Gaziantep’te, dört yaşındaki bir kız çocuğu iki pitbull cinsi köpeğin saldırısına uğramış, AKP’li Cumhurbaşkanı Recep Tayyip Erdoğan “Bu köpekler, parası bol olanların köpekleri. Beyaz Türkler, hayvanlarınıza sahip çıkın. Belediyeleri, sahipsiz hayvanları sokaktan alacak adımları atmaya çağırıyorum” ifadelerini kullanmıştı. Erdoğan’ın salık vermesinin ardından bazı AKP’li belediyeler durumu fırsat bilip harekete geçti. “Tehlike arz etmeyen” sahipsiz, küpeli, aşılı ve kayıtlı köpeklerin toplatılması ve öldürülmesi sosyal medyaya yansıyınca tepkiler çığ gibi büyüdü.
Çevre, Şehircilik ve İklim Değişikliği Bakanlığı “İnsan yaşamını tehdit eden sahipsiz ve tehlike arz eden hayvanlarla ilgili önlemler” başlıklı genelgeyi 81 il valiliğine ve tüm belediyelere gönderdi. Genelgenin rehabilitasyon hükmünü içeren 7. ve 8. maddeleri hayvan hakları dernekleri ucu açık maddeleri Cumhuriyet’e değerlendirdi.
“5199 sayılı Hayvanları Koruma Kanunu da bu genelgede bir garabet” diyen Hayvanlara Adalet Derneği Başkanı ve hukukçu Hülya Yalçın, genelgeyi şu sözlerle eleştirdi:
“Uygulama yasal değil’ dediğimiz için genelge geldi. Belediyeleri sıkıştırmak, bu kanunsuzluğa ortak etmek için geldi.

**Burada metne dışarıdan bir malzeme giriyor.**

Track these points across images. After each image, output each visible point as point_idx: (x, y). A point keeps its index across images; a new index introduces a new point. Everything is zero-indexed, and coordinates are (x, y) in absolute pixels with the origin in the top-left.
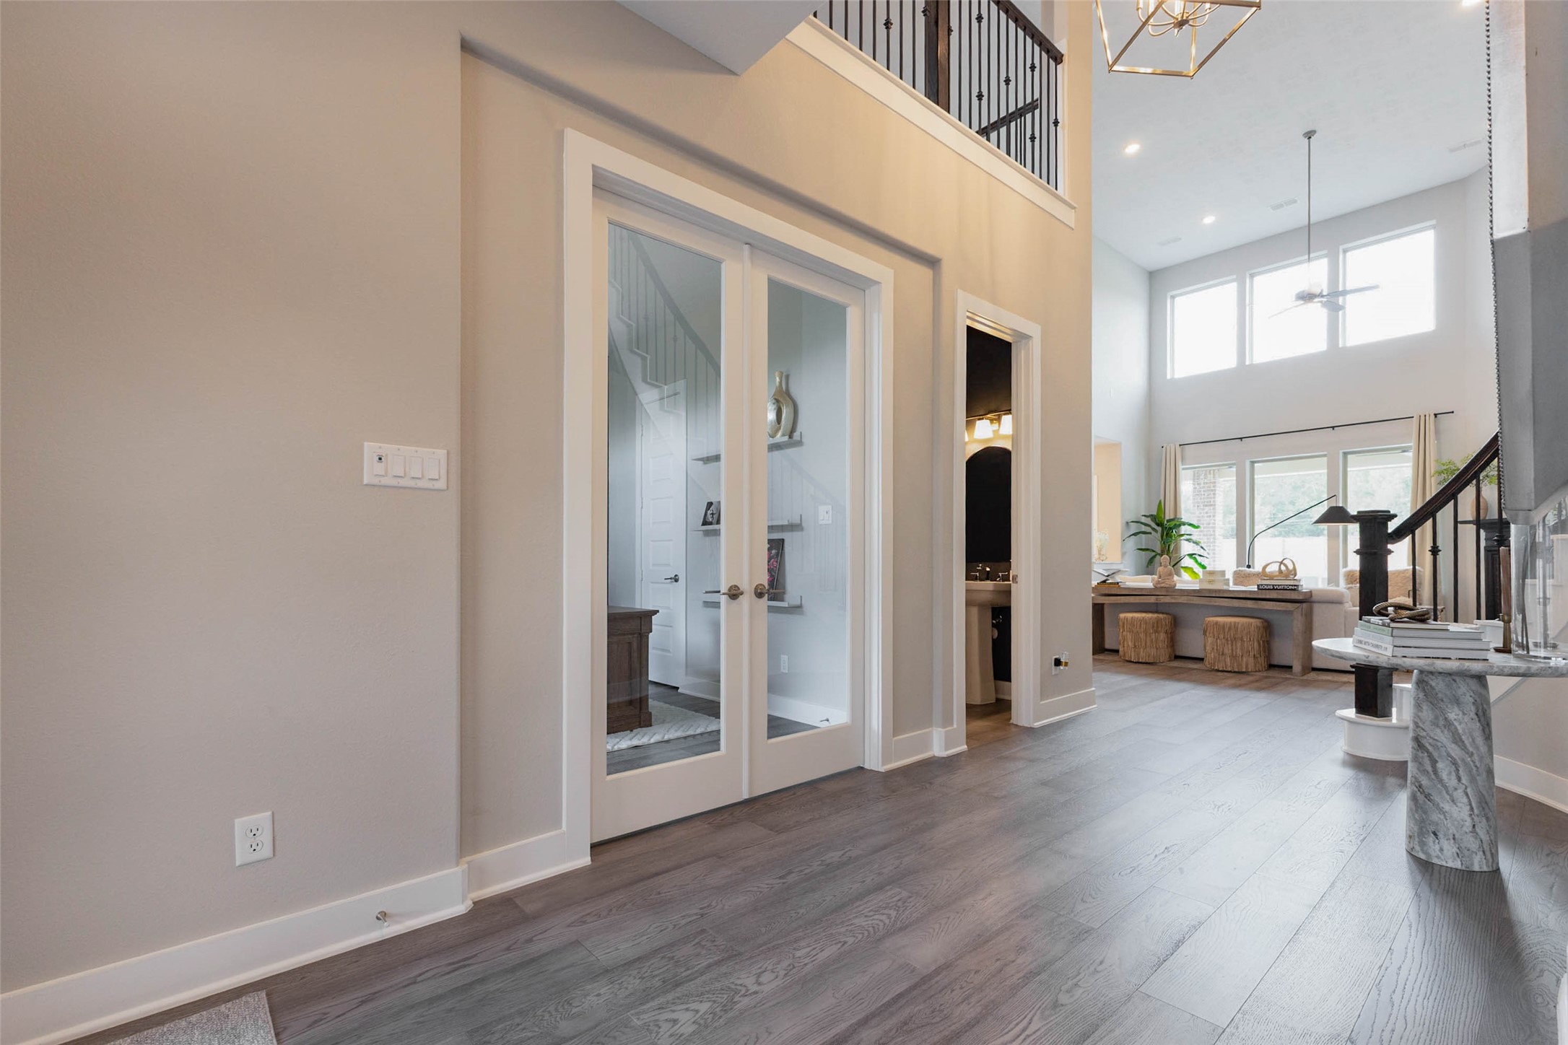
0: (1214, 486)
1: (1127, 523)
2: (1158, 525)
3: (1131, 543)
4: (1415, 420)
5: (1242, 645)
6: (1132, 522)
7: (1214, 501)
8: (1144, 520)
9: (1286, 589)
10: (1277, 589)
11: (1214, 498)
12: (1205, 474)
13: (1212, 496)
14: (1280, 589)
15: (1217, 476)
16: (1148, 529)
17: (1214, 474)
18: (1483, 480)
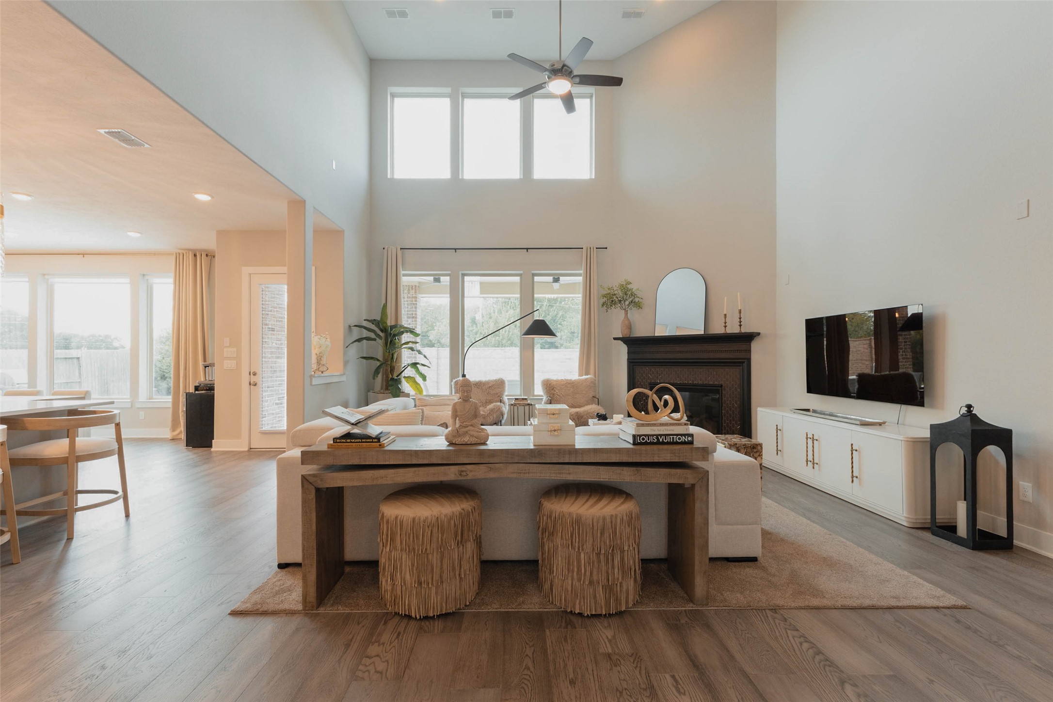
0: (416, 301)
1: (350, 326)
2: (382, 331)
3: (353, 351)
4: (584, 250)
6: (355, 326)
7: (416, 314)
8: (365, 324)
9: (677, 443)
10: (663, 443)
11: (416, 311)
12: (409, 290)
13: (414, 309)
14: (668, 443)
15: (417, 292)
16: (373, 335)
17: (415, 290)
18: (629, 305)
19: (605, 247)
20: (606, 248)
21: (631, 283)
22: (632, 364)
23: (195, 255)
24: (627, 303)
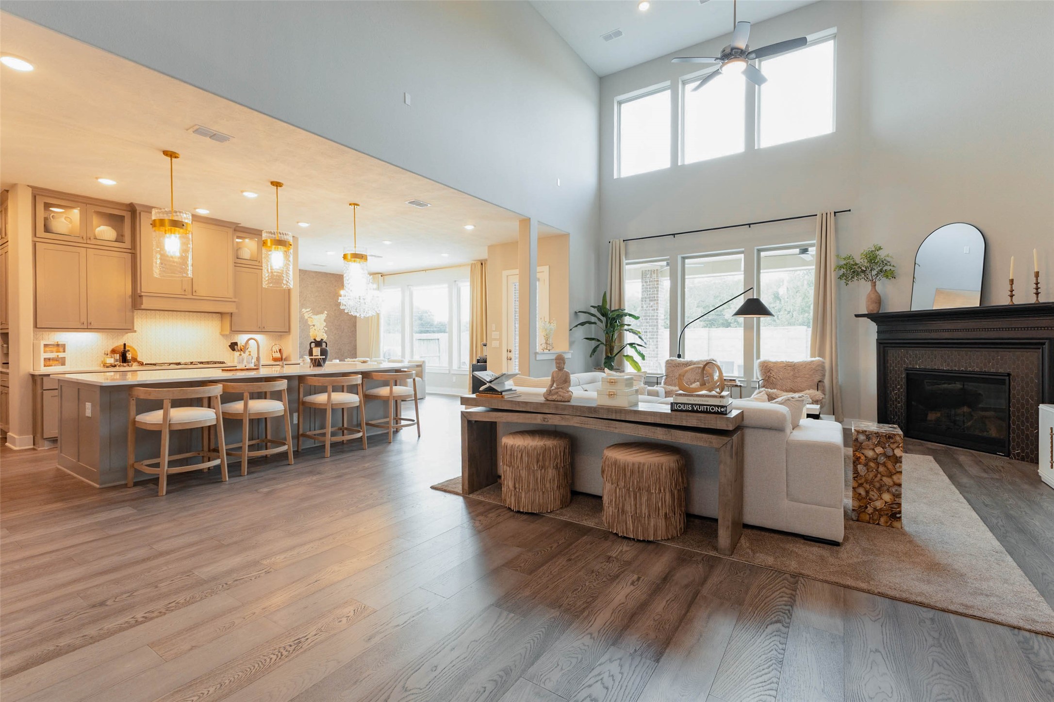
0: (658, 284)
1: (576, 312)
2: (603, 315)
3: (580, 332)
4: (818, 218)
5: (649, 500)
6: (579, 312)
7: (657, 297)
8: (594, 311)
11: (657, 294)
12: (651, 274)
13: (656, 292)
15: (659, 275)
16: (593, 319)
17: (657, 274)
18: (877, 275)
19: (848, 209)
20: (850, 211)
21: (880, 248)
22: (882, 346)
23: (482, 264)
24: (874, 273)
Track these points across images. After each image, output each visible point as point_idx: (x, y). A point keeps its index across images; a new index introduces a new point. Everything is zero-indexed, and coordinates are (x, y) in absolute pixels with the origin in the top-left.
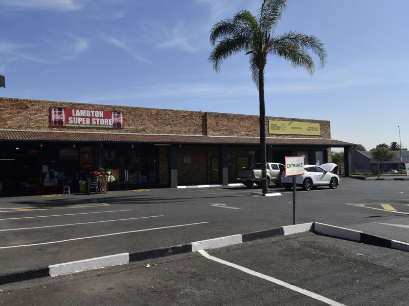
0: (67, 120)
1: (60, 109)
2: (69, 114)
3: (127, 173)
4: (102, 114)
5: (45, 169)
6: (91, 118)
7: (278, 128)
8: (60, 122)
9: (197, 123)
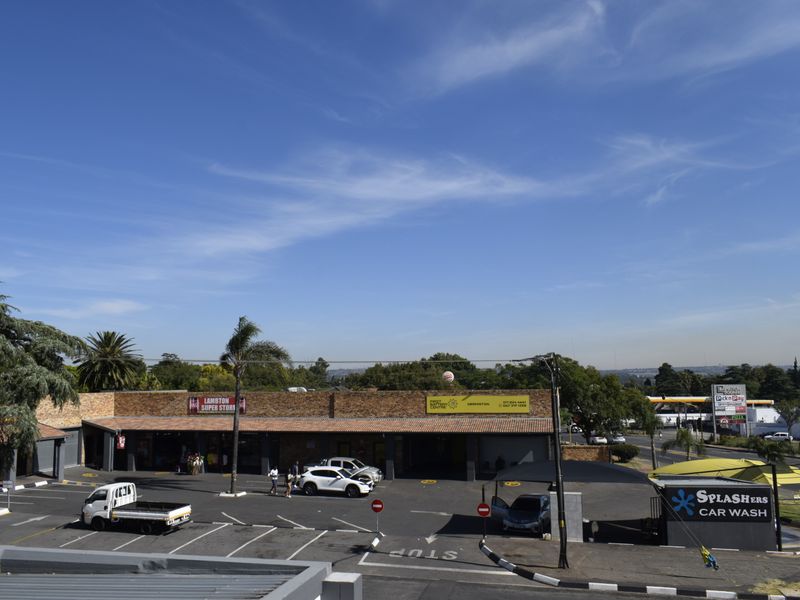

Ben bugüne kadar hiçbir hayvanın barınaklarda rehabilite olduğunu görmedim. Rehabilite etmek demek, aç bırakmak, ölüme bırakmak demektir. İktidar korkunç bir katliama girişti ve maalesef bu politikayı bir çocuk üzerinden götürüyorlar.”
“Kanunu genelge ile değiştirmeye çalışıyorlar. Kanun, kanuni düzenlemeyle değişir, genelgeyle değil” diyen İstanbul Barosu Hayvan Hakları Merkezinin Koordinatörlerinden Av. Yasemin Babayiğit, “Genelgeye göre aşı ya da kısırlaştırma gibi herhangi biri uygulanmazsa rehabilite edilmemiş sayılacak ve hiç bırakılmayacak. 8. madde ucu açık ve suiistimal edilebilir bir madde” ifadelerini kullandı.
Hayvanların Yaşam Hakları Konfederasyonu (HAYKONFED) Başkan Yardımcısı Haydar Özkan, rehabilite tanımının netleştirilmesi gerektiğini söyledi. 8. madde tehlikesine dikkat çeken Özkan, “Belediye ekiplerinin ‘götüreceğim’ deyip ormana atmadığını nereden bileceğiz, nasıl güveneceğiz? Barınaklarda zehirlenen, uyuşturucuyla uyutulan hayvanları biliyoruz. Bu işin sonu sürgün ve katliam” dedi.